Given records: Begin

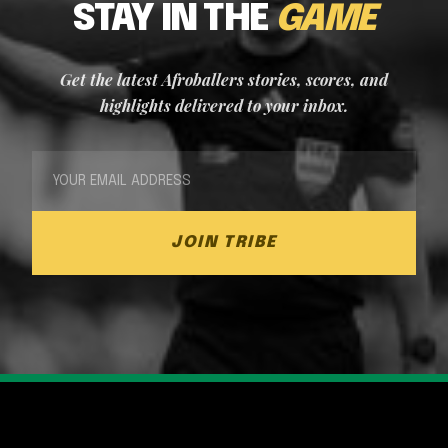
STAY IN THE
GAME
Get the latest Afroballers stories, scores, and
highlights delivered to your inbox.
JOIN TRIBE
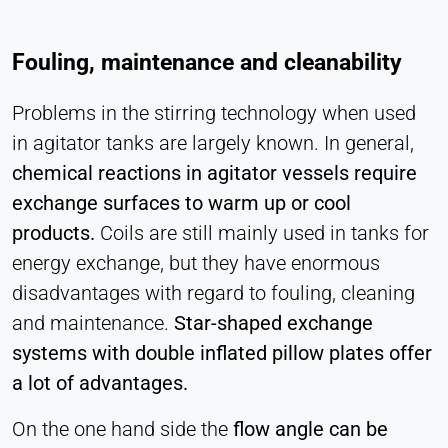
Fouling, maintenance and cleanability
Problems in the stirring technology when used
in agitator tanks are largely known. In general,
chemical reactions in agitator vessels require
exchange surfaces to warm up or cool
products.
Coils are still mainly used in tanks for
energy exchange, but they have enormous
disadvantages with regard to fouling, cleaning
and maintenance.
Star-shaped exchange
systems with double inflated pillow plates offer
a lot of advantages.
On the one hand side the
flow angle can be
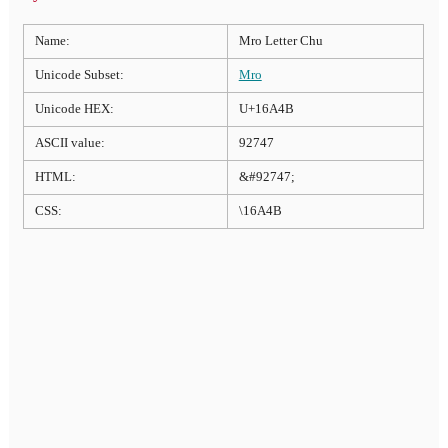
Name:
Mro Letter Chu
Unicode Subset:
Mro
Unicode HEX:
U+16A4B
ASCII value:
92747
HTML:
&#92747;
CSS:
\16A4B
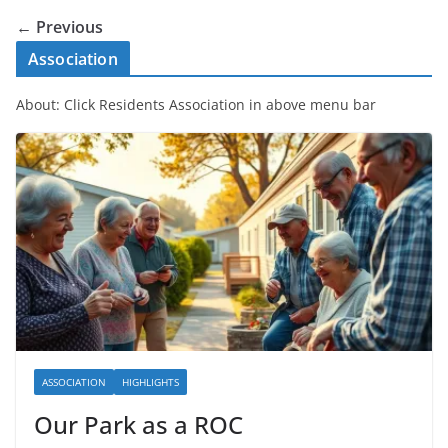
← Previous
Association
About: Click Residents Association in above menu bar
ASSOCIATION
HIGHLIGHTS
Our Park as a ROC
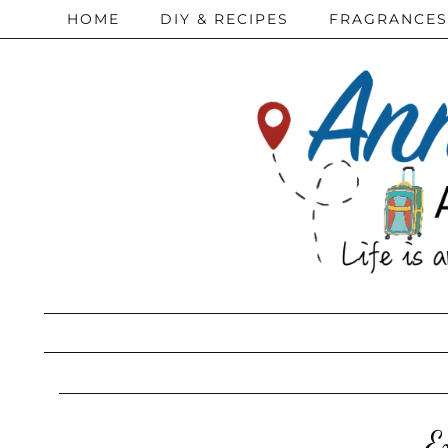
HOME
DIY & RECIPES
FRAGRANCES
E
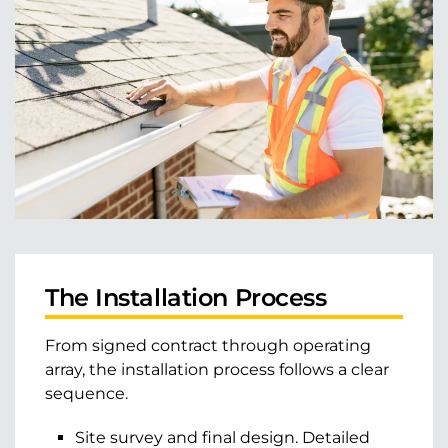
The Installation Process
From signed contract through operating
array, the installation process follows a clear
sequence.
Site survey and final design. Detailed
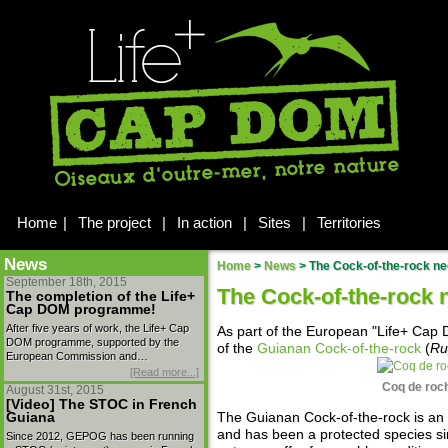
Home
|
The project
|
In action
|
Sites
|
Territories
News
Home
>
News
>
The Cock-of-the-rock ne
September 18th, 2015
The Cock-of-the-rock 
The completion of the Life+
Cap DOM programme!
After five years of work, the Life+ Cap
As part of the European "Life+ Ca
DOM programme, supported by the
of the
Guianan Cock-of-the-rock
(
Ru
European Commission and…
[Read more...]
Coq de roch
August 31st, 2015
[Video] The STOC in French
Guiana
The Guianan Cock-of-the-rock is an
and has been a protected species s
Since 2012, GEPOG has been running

Given records: End

Exercise aim | Write out all the records above again, replacing "exchange" with "transfer" wherever it appears and keeping everything else unchanged. Leave the pictures out.

Reply |
STAY IN THE
GAME
Get the latest Afroballers stories, scores, and
highlights delivered to your inbox.
JOIN TRIBE
Fouling, maintenance and cleanability
Problems in the stirring technology when used
in agitator tanks are largely known. In general,
chemical reactions in agitator vessels require
transfer surfaces to warm up or cool
products.
Coils are still mainly used in tanks for
energy transfer, but they have enormous
disadvantages with regard to fouling, cleaning
and maintenance.
Star-shaped transfer
systems with double inflated pillow plates offer
a lot of advantages.
On the one hand side the
flow angle can be
Name:
Mro Letter Chu
Unicode Subset:
Mro
Unicode HEX:
U+16A4B
ASCII value:
92747
HTML:
&#92747;
CSS:
\16A4B
← Previous
Association
About: Click Residents Association in above menu bar
ASSOCIATION
HIGHLIGHTS
Our Park as a ROC
HOME
DIY & RECIPES
FRAGRANCES
E
The Installation Process
From signed contract through operating
array, the installation process follows a clear
sequence.
Site survey and final design. Detailed
Home
|
The project
|
In action
|
Sites
|
Territories
News
Home
>
News
>
The Cock-of-the-rock ne
September 18th, 2015
The Cock-of-the-rock 
The completion of the Life+
Cap DOM programme!
After five years of work, the Life+ Cap
As part of the European "Life+ Ca
DOM programme, supported by the
of the
Guianan Cock-of-the-rock
(
Ru
European Commission and…
[Read more...]
Coq de roch
August 31st, 2015
[Video] The STOC in French
Guiana
The Guianan Cock-of-the-rock is an
and has been a protected species s
Since 2012, GEPOG has been running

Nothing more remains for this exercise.